- [PAGE EXTRACT]
++++

(Reuters) – Researchers may have gleaned new information about the extent to which nations are engaged in cyber warfare with the discovery of a virus known as Flame.
Kaspersky Lab, which on Monday claimed credit for uncovering Flame, believes the virus may be the work of the same nation or nations that built the Stuxnet worm that attacked Iran‘s nuclear program in 2010.
Here are five key facts about Flame, according to researchers with Kaspersky Lab:
Complexity: It is one of the most sophisticated pieces of malicious software ever discovered. It has about 20 times as much code than Stuxnet. It is built with some 20 modules – researchers still don’t understand the full purpose of most of them.
Breadth: It is the most complete data-stealing tools found to date. It can record sounds, access Bluetooth communications, capture regular screenshot images and log Internet Messaging conversations.

++++

- [EXTRACTED MATERIAL]

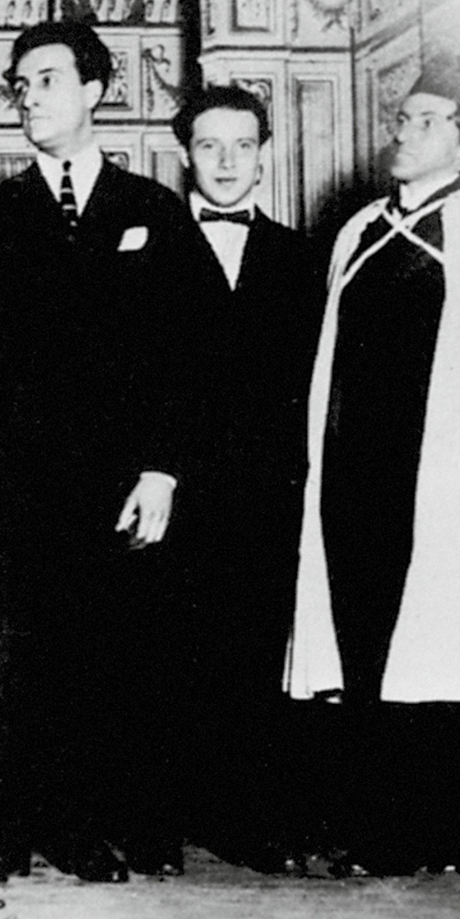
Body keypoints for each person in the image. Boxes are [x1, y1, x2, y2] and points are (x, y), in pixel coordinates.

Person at [0, 19, 204, 883]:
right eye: (20, 83)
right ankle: (2, 831)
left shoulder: (153, 212)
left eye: (47, 79)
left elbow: (185, 356)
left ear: (95, 89)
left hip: (115, 484)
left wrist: (162, 467)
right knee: (9, 668)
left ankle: (81, 828)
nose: (30, 96)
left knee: (98, 662)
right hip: (12, 484)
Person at [287, 57, 460, 880]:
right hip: (357, 477)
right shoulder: (357, 231)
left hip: (448, 477)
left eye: (427, 120)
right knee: (366, 654)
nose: (404, 130)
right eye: (404, 116)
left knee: (448, 651)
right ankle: (377, 827)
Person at [164, 85, 320, 873]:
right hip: (161, 492)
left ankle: (244, 817)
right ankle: (155, 818)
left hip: (265, 496)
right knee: (160, 654)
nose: (226, 162)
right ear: (184, 153)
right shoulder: (144, 242)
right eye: (208, 146)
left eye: (241, 146)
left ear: (264, 154)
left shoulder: (303, 258)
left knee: (253, 656)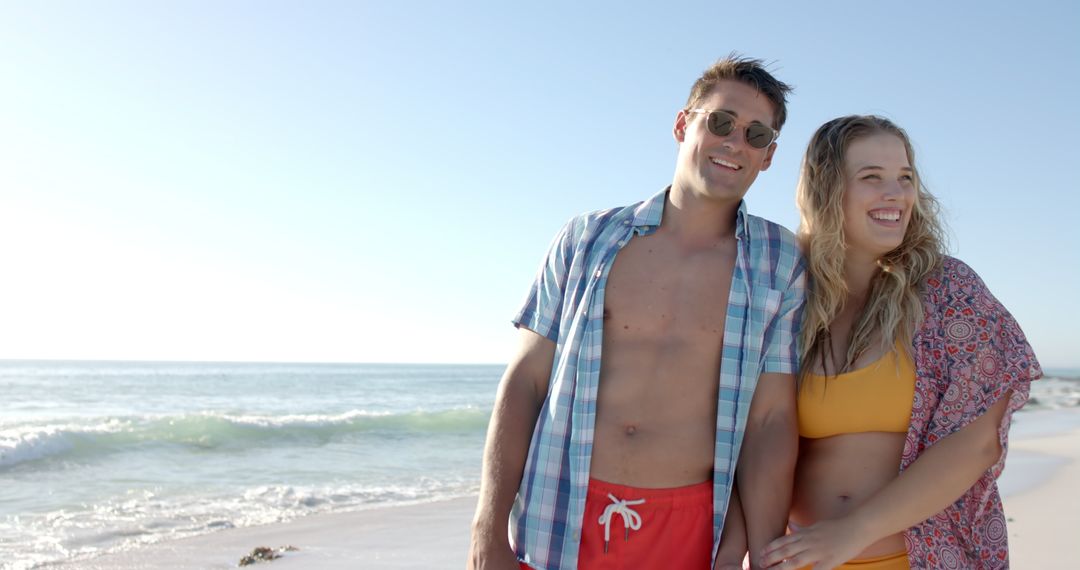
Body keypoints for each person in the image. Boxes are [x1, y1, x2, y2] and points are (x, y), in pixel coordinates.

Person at [467, 55, 806, 570]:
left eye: (756, 135)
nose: (736, 142)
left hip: (690, 528)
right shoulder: (586, 238)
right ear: (682, 125)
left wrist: (762, 554)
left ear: (769, 156)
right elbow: (525, 382)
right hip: (559, 515)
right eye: (721, 122)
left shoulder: (780, 262)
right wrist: (486, 530)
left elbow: (771, 421)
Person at [761, 116, 1042, 570]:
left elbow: (978, 444)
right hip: (797, 560)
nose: (896, 194)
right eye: (872, 177)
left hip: (921, 559)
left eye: (905, 178)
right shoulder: (790, 296)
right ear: (826, 188)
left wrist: (853, 532)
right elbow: (755, 436)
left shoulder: (948, 290)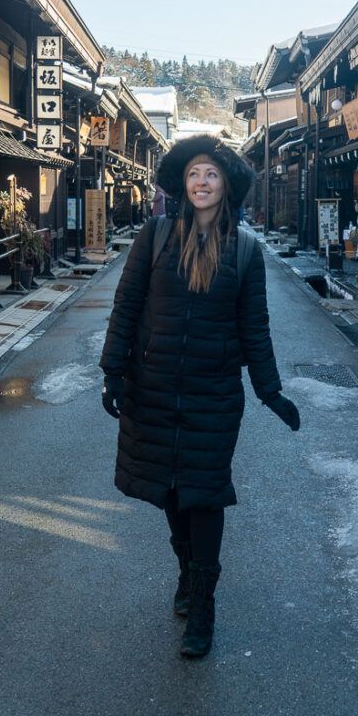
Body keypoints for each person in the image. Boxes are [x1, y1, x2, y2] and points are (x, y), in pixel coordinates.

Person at [99, 136, 300, 659]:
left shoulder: (246, 250)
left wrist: (270, 391)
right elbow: (127, 305)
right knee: (169, 490)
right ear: (183, 185)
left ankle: (203, 608)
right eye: (194, 175)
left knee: (204, 494)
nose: (202, 183)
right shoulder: (157, 235)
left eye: (211, 174)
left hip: (213, 393)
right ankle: (187, 573)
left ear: (225, 186)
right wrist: (113, 371)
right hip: (155, 386)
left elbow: (255, 326)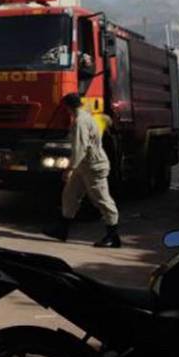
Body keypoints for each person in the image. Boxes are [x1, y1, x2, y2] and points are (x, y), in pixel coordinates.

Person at [47, 91, 120, 248]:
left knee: (102, 200)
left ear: (68, 107)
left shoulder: (80, 121)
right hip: (84, 166)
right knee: (69, 196)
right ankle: (62, 230)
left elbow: (80, 147)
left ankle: (113, 236)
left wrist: (69, 169)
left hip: (93, 166)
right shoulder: (85, 116)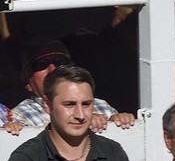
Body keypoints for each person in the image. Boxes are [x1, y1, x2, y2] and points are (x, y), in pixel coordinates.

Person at [2, 64, 147, 161]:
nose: (80, 115)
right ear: (47, 105)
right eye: (69, 104)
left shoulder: (113, 151)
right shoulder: (26, 159)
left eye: (86, 104)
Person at [5, 39, 135, 132]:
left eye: (59, 61)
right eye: (41, 64)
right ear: (27, 82)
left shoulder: (100, 105)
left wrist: (119, 121)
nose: (52, 68)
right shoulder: (19, 115)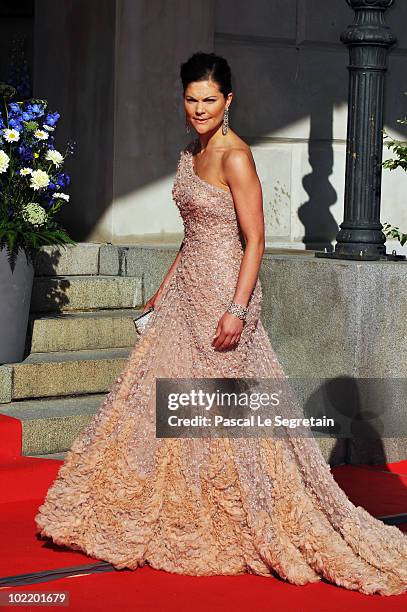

++++

- [TASK SET]
[a] From the article on the Flame virus, list every capability it gives under "Breadth".
[b] Answer these questions from the article on the Flame virus.
(i) Which company claimed credit for uncovering Flame, and on what day?
(ii) What did the Stuxnet worm attack, and in what year?
(iii) About how many modules is Flame built with?

- [SOLUTIONS IN ORDER]
[a]
- Record sounds
- Access Bluetooth communications
- Capture regular screenshot images
- Log Internet Messaging conversations

[b]
(i) Kaspersky Lab claimed credit on Monday.
(ii) Stuxnet attacked Iran's nuclear program in 2010.
(iii) Flame is built with some 20 modules.